Unlike my mom, I got a college degree and graduate degree, didn’t marry or have a kid until my mid-30s. I’ve had a hard time finding balance as a mom, and its partly because I have no role model for it. My mom was a martyr but not out of choice. I can sometimes fall into mommy martyrdom and have to watch it, but I also find the expectations of others sometimes push me into it too— the exacting high standards of modern parenting that largely fall on women. But then the expectation on top of that to be successful at work AND have a social life and a “full, enriching” life outside parenting.

It feels like a game designed to ensure I can’t rest, and will be judged harshly no matter what I do. Like even if I successfully balance family and work, I’ll get judged for not also being well read and having an active social life and playing pickle ball? But of course, if I do all those thing and it impacts my kid, I’ll be judged an inadequate mother. If I let work slip then I’m either bad at my job or (if I take a mommy track job) not living up to my potential. Oh, and if my job isn’t deeply fulfilling (while also never exceeding 40 hours) then I guess I’ve failed at that too.

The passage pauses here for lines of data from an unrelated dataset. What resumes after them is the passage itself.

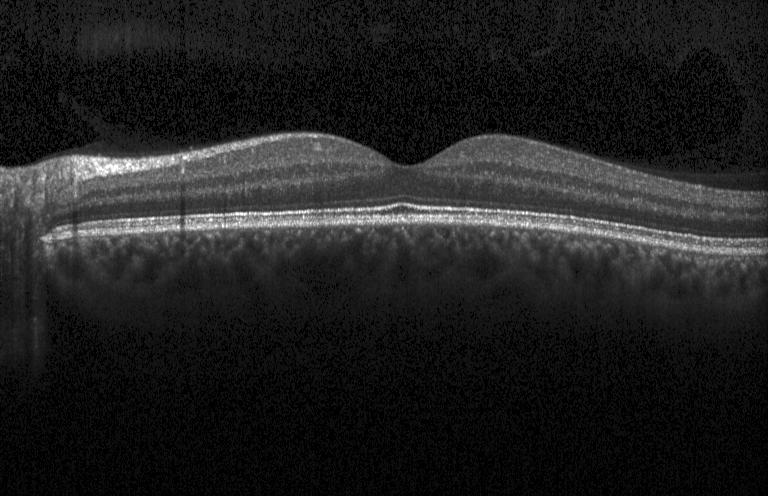
Retinal OCT B-scan.
Dx: neither choroidal neovascularization, diabetic macular edema, nor drusen.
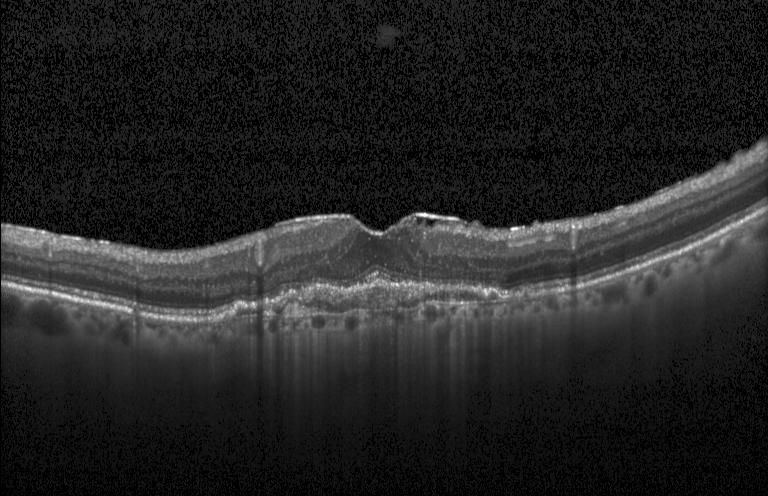

Retinal OCT B-scan, acquired on a Heidelberg Spectralis
Diagnosis: choroidal neovascularization.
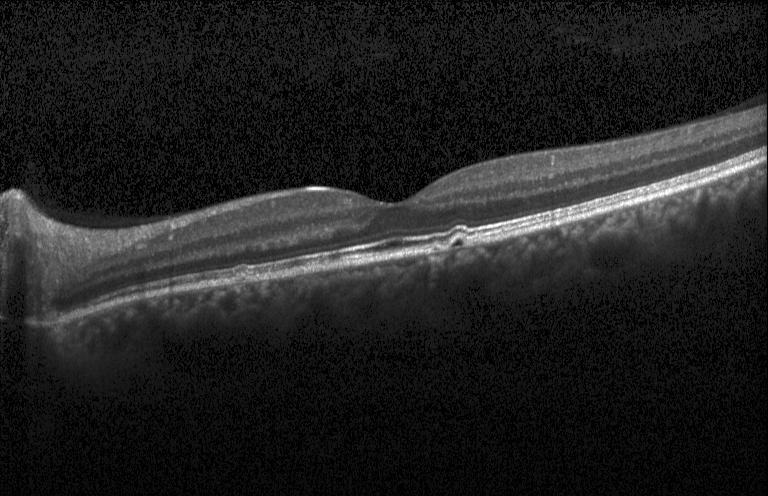
Optical coherence tomography scan · macular scan — The scan shows sub-RPE drusenoid deposits.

So my radical contribution to this thread is this: it doesn’t matter to ME how you do it. I don’t think you need to strike the perfect balance. It’s okay if you don’t have hobbies. Maybe you find parenting sufficiently fulfilling to not need them. Maybe you would rather focus on work. Maybe you have limitations like a crap partner, financial limitations, or you’re just tired, and therefore life is about surviving not thriving right now. That’s a-ok with me. I don’t think you need the perfect balance, a fulfilling career, or a hobby to get it right. You getting by? Good for you— they don’t make that easy.


WHO CARES?!?!?

Seriously, who are these people who are judging you and why do you care what they think about you?

I'm content with all the choices I have made for my life, how we fed our babies, how my marriage works, how I spend my time, etc. So I couldn't care less what you or anyone else (save my husband and children) thinks about it. Why would I? It's flabbergasting to me that people let others make them feel guilty.

You know who doesn't care about this stuff? You know who doesn't get all bent out of shape about what people are going to think of them? Men. So be more like that. Get some therapy or read some books and live your life the way YOU want to live it. I promise, it's way more fun than worrying about Jan judging you for feeding your kid formula or stressing that Cindy tsk tsked you when you discussed your weekend away with your friends or panicking because Melissa thinks being a stay at home mom means you're worthless.

If it works for you, then good for you, DO THAT!


DP - your post reads as very judgmental. I’m guessing that wasn’t your intent, but scolding people for caring about this stuff isn’t helpful. You’re doing the thing PP is protesting: judging someone harshly for doing something different than you, in this case, having feelings about something you claim not to care about. Having feelings is part of the human condition, even if they’re not the feelings you would have in this situation.


Sigh.
Anonymous
Anonymous wrote:And then in an instant, they're gone.

Empty nester here still trying to figure out how it all happened so fast. What's the saying....the days are long but the years are fast. Not that anyone wants to hear this but, find a way to enjoy the chaos. It's fleeting.



This. I have two teens. I am holding on to each day with both hands. I love all the parts of my day that revolve around them.